Duflo, Dupas & Kremer (2011)

library(haven)

ddk2011 <- read_dta('https://ditraglia.com/data/DDK2011.dta')

# convert outcome to z-score
ddk2011 <- ddk2011 |> 
  mutate(testscore = scale(totalscore)) 

reg_classical <- lm(testscore ~ tracking, ddk2011)

# Defaults to HC2 
reg_heterosked <- lm_robust(testscore ~ tracking, ddk2011) 

# Defaults to CR2
reg_cluster <- lm_robust(testscore ~ tracking, ddk2011, 
                         clusters = schoolid)  

modelsummary(list(Classical = reg_classical, 
                  Heterosked = reg_heterosked,
                  Cluster = reg_cluster), 
             gof_omit = 'R2 Adj,|AIC|BIC|F|Log.Lik.')

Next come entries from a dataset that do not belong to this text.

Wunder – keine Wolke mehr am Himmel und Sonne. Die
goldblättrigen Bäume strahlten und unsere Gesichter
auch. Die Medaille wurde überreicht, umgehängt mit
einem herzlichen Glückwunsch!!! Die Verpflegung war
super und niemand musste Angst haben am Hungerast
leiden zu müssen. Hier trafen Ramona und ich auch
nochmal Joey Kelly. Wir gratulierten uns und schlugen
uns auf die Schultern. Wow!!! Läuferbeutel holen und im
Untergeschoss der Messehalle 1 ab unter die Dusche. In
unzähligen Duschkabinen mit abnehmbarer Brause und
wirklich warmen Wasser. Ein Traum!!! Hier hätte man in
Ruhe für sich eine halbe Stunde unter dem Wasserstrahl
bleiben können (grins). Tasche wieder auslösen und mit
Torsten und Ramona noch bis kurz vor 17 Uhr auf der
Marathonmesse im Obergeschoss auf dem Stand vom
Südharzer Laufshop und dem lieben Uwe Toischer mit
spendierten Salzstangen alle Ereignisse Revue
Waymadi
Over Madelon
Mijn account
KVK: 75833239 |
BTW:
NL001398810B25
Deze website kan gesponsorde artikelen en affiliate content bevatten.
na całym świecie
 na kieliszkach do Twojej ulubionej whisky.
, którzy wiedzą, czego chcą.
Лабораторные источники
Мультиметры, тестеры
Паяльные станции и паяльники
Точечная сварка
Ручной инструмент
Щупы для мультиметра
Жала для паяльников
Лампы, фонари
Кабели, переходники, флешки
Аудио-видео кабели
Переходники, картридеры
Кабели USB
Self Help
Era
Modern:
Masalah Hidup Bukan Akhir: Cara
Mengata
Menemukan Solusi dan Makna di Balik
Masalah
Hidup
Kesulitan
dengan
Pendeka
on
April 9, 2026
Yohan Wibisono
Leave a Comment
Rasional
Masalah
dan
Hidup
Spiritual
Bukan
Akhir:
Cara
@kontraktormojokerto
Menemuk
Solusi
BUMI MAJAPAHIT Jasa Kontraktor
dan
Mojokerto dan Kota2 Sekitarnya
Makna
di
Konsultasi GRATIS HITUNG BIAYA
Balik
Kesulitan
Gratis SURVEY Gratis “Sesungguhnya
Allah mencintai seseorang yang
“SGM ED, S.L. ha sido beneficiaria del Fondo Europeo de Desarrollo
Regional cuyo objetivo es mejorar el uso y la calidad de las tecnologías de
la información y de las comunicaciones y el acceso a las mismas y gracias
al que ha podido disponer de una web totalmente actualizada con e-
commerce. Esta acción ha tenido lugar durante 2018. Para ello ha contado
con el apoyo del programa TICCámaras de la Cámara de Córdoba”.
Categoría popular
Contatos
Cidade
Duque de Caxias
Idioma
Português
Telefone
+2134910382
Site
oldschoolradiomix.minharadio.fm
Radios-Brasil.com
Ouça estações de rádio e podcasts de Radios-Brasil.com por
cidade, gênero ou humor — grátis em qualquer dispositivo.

Duflo, Dupas & Kremer (2011)

Classical Heterosked Cluster
(Intercept) −0.071 −0.071 −0.071
(0.019) (0.019) (0.055)
tracking 0.138 0.138 0.138
(0.026) (0.026) (0.078)
Num.Obs. 5795 5795 5795
R2 0.005 0.005 0.005
R2 Adj. 0.005 0.005 0.005
RMSE 1.00 1.00 1.00
Std.Errors by: schoolid

Wait, what about IV / TSLS?

  • iv_robust() from estimatr has you covered!
  • Syntax is very similar to ivreg() from AER
    • E.g. formula y ~ x1 + x2 | z1 + z2 declares x1 and x2 as endog regressors, z1 and z2 as exog IVs.
  • Set clusters and se_type as in lm_robust()
  • Works with tidy(), modelsummary() etc.
  • More information and examples here.